Last updated: 14 March 2018



All known casualties (between 1979 and 2017)

64,720 mine/unexploded remnants of war (ERW) casualties: 19,758 killed and 44,962 injured

Casualties in 2017[1]

Annual total



30% decrease from

83 in 2016

Survival outcome

48 killed; 10 injured


Device type causing casualties

19 antipersonnel mine; 3 antivehicle mine; 36 ERW

Civilian status

49 civilian; 7 deminer; 2 military

0 unknown

Age and gender

40 adults:

4 women; 36 men

18 children:

14 boys; 4 girls


Casualties in 2017—details

In addition to the decrease from 83 mine/ERW casualties in 2016 to 58 in 2017, the Cambodia Mine/ERW Victim Information System (CMVIS) recorded an overall continuing trend of significant decreases in the number of annual casualties: 111 recorded in 2013, 186 in 2012, 211 in 2011, and 286 in 2010. In 2014, 154 casualties were recorded, which represented an increase and an irregularity from the trend.

Total casualties

For the period of 1979 to December 2017, a total of 64,720 mine/ERW casualties were recorded by CMVIS data gatherers. The figure includes 19,758 people killed and 44,962 people injured, of whom 9,021 people had amputations as a result of their injuries.

Cluster munition casualties

For the first time since 2009, the Kingdom of Cambodia did not report any cluster munition casualties in 2017 or 2016. Two casualties caused by unexploded submunitions were recorded in 2015 and one in 2014. For the period from 1998 to the end of 2015, 197 cluster munition remnant casualties were reported in Cambodia.[2] Data collection on cluster munition casualties has been limited and the total number, although not known, is thought to be much higher than reported. Cambodia is considered to be among the states “worst affected” by cluster munitions, with responsibility for significant numbers of cluster munition victims.[3]

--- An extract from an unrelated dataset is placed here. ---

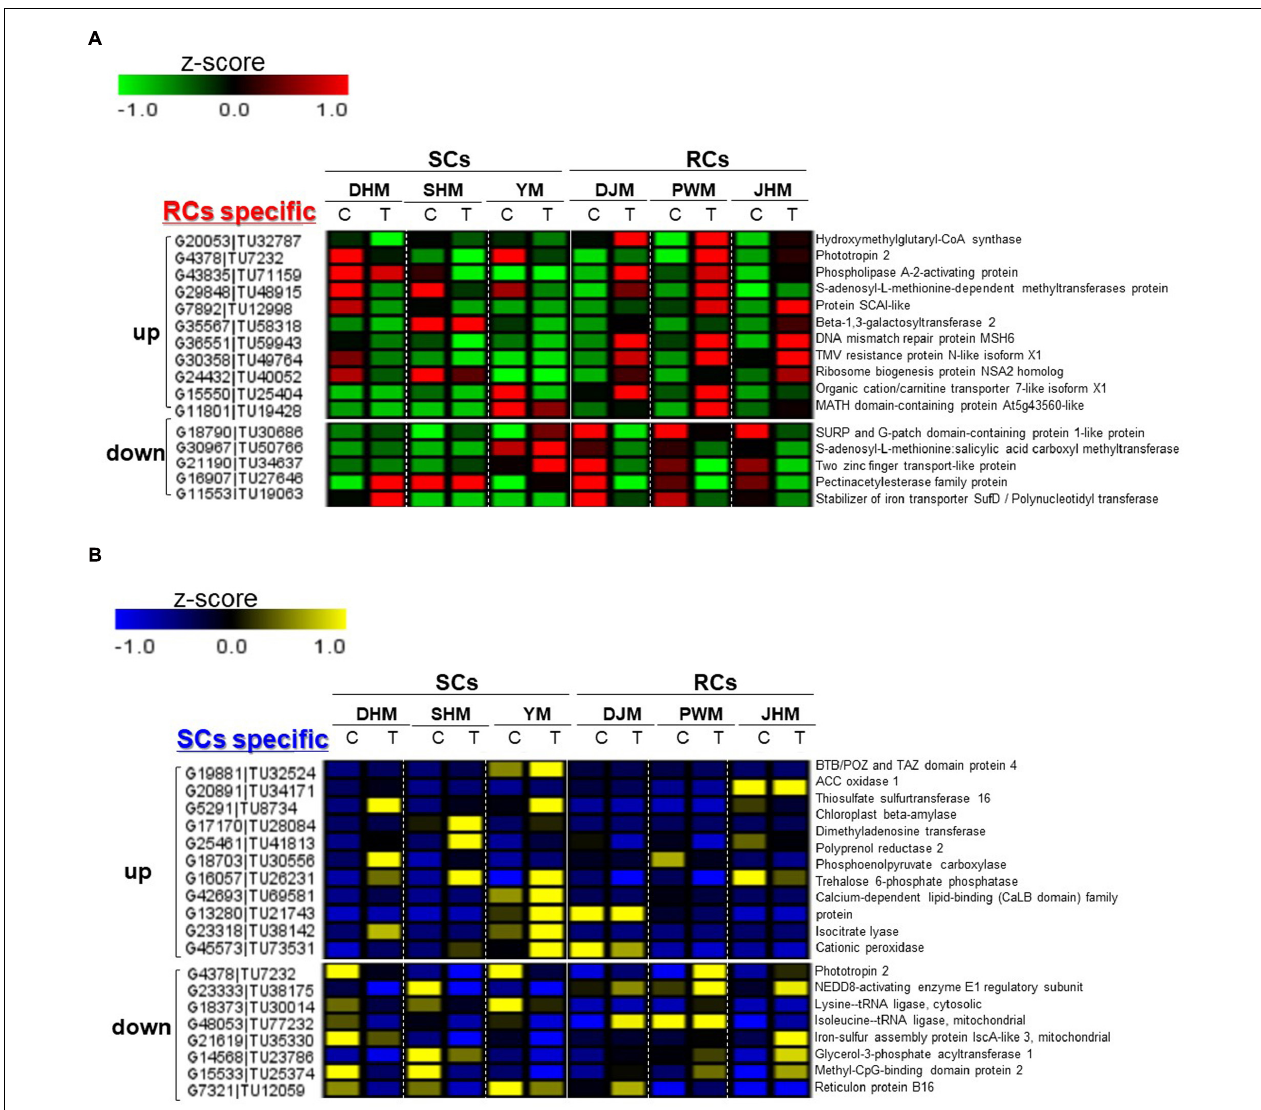
FIGURE 4 | Comparison of the expression levels of induced defense response-related specific candidate genes in six sweetpotato cultivars under RKN-infected and control conditions. DEGs include (A) RC-specific and (B) SC-specific up- and downregulated genes. DHM, Dahomi; DJM, Danjami; PWM, Pungwonmi; SHM, Shinhwangmi; JHM, Juhwangmi; YM, Yulmi; RCs, resistant cultivars; SCs, sensitive cultivars; C, control; T, treatment. The heatmap was constructed using Multi Experiment Viewer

[1] Unless otherwise indicated, casualty data for 2017 is based on Monitor analysis of Cambodia Mine/ERW Victim Information System (CMVIS) casualty data provided by email from Nguon Monoketya, CMVIS Officer, Cambodian Mine Action and Victim Assistance Authority (CMAA), 5 February 2018.

[2] For the period 2005 to the end of 2012, 120 cluster munition remnant casualties were identified by CMVIS. Another 83 casualties, which occurred prior to 2005, were reported in Handicap International (HI), Circle of Impact: The Fatal Footprint of Cluster Munitions on People and Communities (HI: Brussels, May 2007), pp. 23 and 26; and Monitor analysis of CMVIS casualty data provided by email from Nguon Monoketya, CMAA, 14 March 2013. See also previous Cambodia country profiles available on the Monitor website. Prior to 2006, cluster munition remnant incidents were not differentiated from other ERW incidents in data.

[3]Draft Beirut Progress Report,” CCM/MSP/2011/WP.5, 25 August 2011, pp. 10–11. The definition of a cluster munition victim encompasses the individuals, their families, and affected communities.